IN WITNESS WHEREOF, this Certificate of Amendment of the Amended and Restated Certificate of Incorporation, which amends certain provisions of the Amended and Restated Certificate of Incorporation of the Company, having been duly adopted in accordance with Sections 228 and 242 of the Delaware General Corporation Law, has been duly executed by its Chief Executive Officer, this 4th day of May, 2005.
/s/ JAMES MERSELIS |
James Merselis, Chief Executive Officer |
CERTIFICATE OF CORRECTION FILED TO CORRECT
AN ERROR IN THE CERTIFICATE OF AMENDMENT
TO THE AMENDED AND RESTATED CERTIFICATE OF INCORPORATION
OF HEMOSENSE, INC.
FILED IN THE OFFICE OF THE SECRETARY OF STATE
OF DELAWARE ON MAY 4, 2005
HemoSense, Inc., a corporation organized and existing under and by virtue of the General Corporation Law of the State of Delaware,
DOES HEREBY CERTIFY:
1. That the name of the corporation (hereinafter called the “corporation”) is HemoSense, Inc.
2. That a Certificate of Amendment to the Amended and Restated Certificate of Incorporation of the corporation was filed with the Secretary of State of Delaware on May 4, 2005 (the “Amended Certificate”), and the Amended Certificate requires correction as permitted by subsection (f) of Section 103 of The General Corporation Law of the State of Delaware.
3. That the reverse stock split described in Article Four of the Amended Certificate inadvertently contained a reference to fractional shares being rounded upward, rather than being rounded downward as intended.
4. That the inaccuracy in Article Four of the Amended Certificate is hereby corrected to read in its entirety as follows:
“FOUR. Immediately upon the filing of this Certificate of Amendment to the Amended and Restated Certificate of Incorporation (the “Filing Date”), each four (4) outstanding shares of the Corporation’s Common Stock will be exchanged and combined, automatically and without further action, into one (1) share of Common Stock.
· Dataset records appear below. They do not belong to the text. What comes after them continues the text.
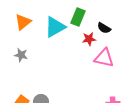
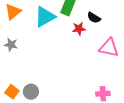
pink triangle: (104, 58) -> (109, 48), moved

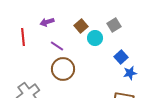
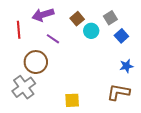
purple arrow: (47, 22) -> (43, 15), size x1.5
blue square: (121, 57) -> (121, 36), moved
brown circle: (63, 69) -> (36, 62), moved

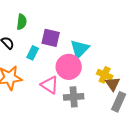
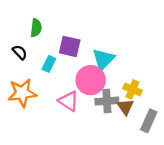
brown triangle: (113, 84) -> (125, 107), moved
gray cross: (74, 97) -> (107, 101), moved

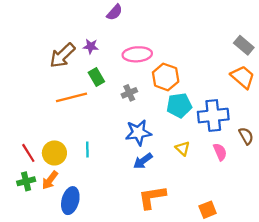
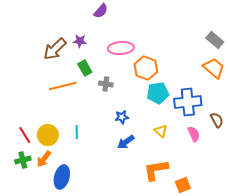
gray cross: (129, 93) -> (106, 84), moved, turned 32
blue star: (138, 133) -> (122, 117), size x0.6
orange L-shape: (152, 197) -> (156, 170), moved

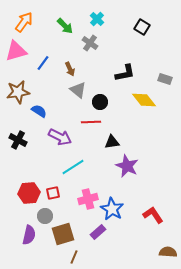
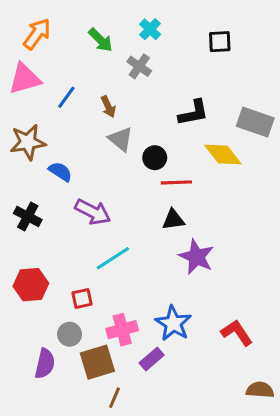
black square: (142, 27) -> (220, 42), turned -35
gray rectangle: (165, 79) -> (255, 122), size x1.6
red line: (91, 122) -> (176, 182), moved
red hexagon: (29, 193) -> (31, 285), moved
pink cross: (88, 199) -> (122, 330), moved

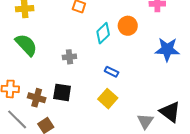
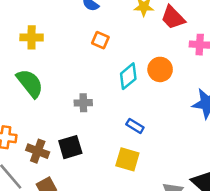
black square: (62, 92) -> (70, 147), turned -30
yellow square: (108, 99) -> (127, 159), turned -30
Such combination shall be effected on a certificate-by-certificate basis, and any fractional shares resulting from such combination shall be rounded down to the nearest whole share (with any fractional amount being rounded downward).
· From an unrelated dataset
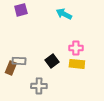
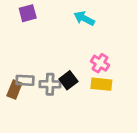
pink cross: (76, 48) -> (100, 63), turned 32
gray cross: (39, 86) -> (50, 84), moved

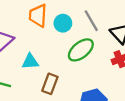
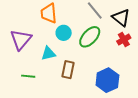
cyan circle: (63, 23) -> (64, 33), moved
The Corporation is authorized to issue two classes of stock to be designated, respectively, “Common Stock” and “Preferred Stock.” The total number of shares which the Corporation is authorized to issue is Thirty-Eight Million (38,000,000) shares of Common Stock (the “Common Stock”) and Fifty-Three Million Three Hundred Eighty-Six Thousand Five Hundred Sixty (53,386,560) shares of Preferred Stock (the “Preferred Stock”), 1,429,566 shares are designated Series A-2 Preferred Stock (the “Series A-2 Preferred Stock”), 1,429,566 shares are designated Series A-3 Preferred Stock (the “Series A-3 Preferred Stock”), 3,813,289 shares are designated Series B-2 Preferred
Stock (the “Series B-2 Preferred”), 3,813,289 shares are designated Series B-3 Preferred Stock (the “Series B-3 Preferred”), 18,900,850 shares are designated Series C-2 Preferred Stock (the “Series C-2 Preferred”), and 24,000,000 shares are designated Series C-3 Preferred Stock (the “Series C-3 Preferred”). Series A-2 Preferred, Series A-3 Preferred, Series B-2 Preferred, Series B-3 Preferred, Series C-2 Preferred, and Series C-3 Preferred are collectively referred to herein as the “Preferred Stock.” The Preferred Stock shall have a par value of one-tenth of one cent ($0.001) per share, and the Common Stock shall have a par value of one-tenth of one cent ($0.001) per share.”
IN WITNESS WHEREOF, the undersigned Chief Executive Officer has hereunto set his hand this 4th day of May 2005.